I just spent an hour looking around the Internet with Google trying to find out how to display ASCII characters in Notepad++, to no avail. I searched for "show ASCII in Notepad++". I spent about 10 minutes perusing the menus of Notepad++, again to no avail. I suspect that it is there but I saw no menu option that says anything close to "show ASCII" or "display ASCII". I was able to see the carriage returns and line feeds but not the code. I need to see the code of characters in my text that are giving me trouble. In MS Word they are displayed the same as a paragraph mark but a search for paragraph marks won't find them. Same for line breaks.
If Notepad++ does have a way to show ASCII codes then the menu system needs to be revised to make it a lot easier to find. Or at least let me find a manual somewhere for Notepad++ that I can search for the answer. I also googled a manual for Notepad++ and only found some web site that I have to join in order to get the manual.
Frankly, I'm just going to give up on Notepad++ and go over to my Macintosh and use one of the utilities I have there that will show the ASCII codes.
You don't want to show ASCII (you can already do that) you want to show hex - search for the Hex Editor plugin.
But I want ASCII instead of ANSI, because ANSI displays very special characters like the double line borders: http://mathbits.com/MathBits/CompSci/Screen/ASCIIch.jpg ASCII 180-218 wrongly. For example " ³ ÀÄÄ" (ASCII misread as ANSI)
I can't find an ASCII-Encoding option in the Encoding-drop-down-menu
Solved the Problem by creating a user-defined language using the font from here: http://www.apollosoft.de/ASCII/indexde.htm
ASCII charset is 7-bit - it defines codes 0 to 127 only.
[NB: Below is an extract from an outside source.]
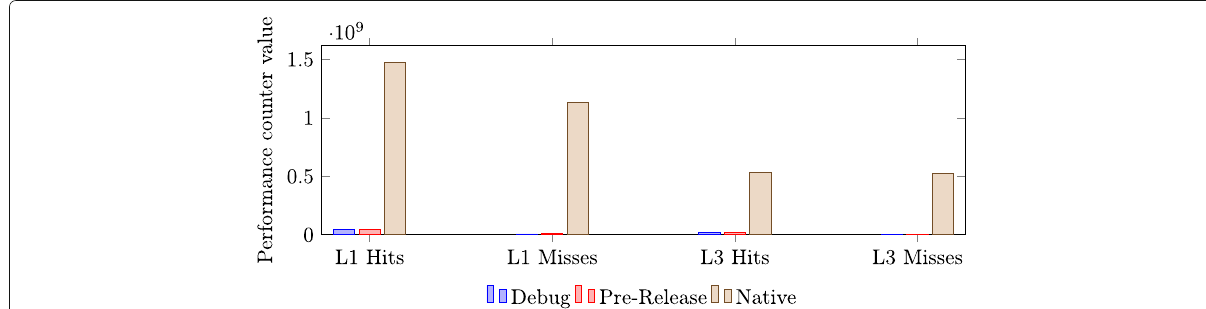
Fig. 13 Performance counters for caches are disabled in an enclave. Flush+Reload of one variable in a loop results in a high cache activity, which can be seen in native environment, but not on SGX debug or pre-release mode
Almost all 8-bit charsets include the full ASCII charset and add definitions for codes 128 to 255. The charset you were looking for is known as IBM PC (OEM) code page 437 - The original IBM PC code page. In Notepad++ this encoding is (perhaps misleading) called OEM-US.
Ironically apollosoft's "ASCII-Font" comes with a set of .nfo files. When you view these with N++, it will open them as "MSDOS Style/ASCII Art", using encoding "OEM-US".
N++ really should use more precise terms. What N++ calls "ANSI" is the Windows system charset - normally code page 1252, but may differ in localized versions. Wikipedia cites from a Microsoft glossary: "The term “ANSI” as used to signify Windows code pages is a historical reference, but is nowadays a misnomer that continues to persist in the Windows community." In several other places even the term "ASCII" is used, eg "ASCII Insertion Panel" and in converter plugin.
The most misleading term is "ANSI as UTF-8", a IMO correct term is "UTF-8 without BOM", which is used in Encoding menu.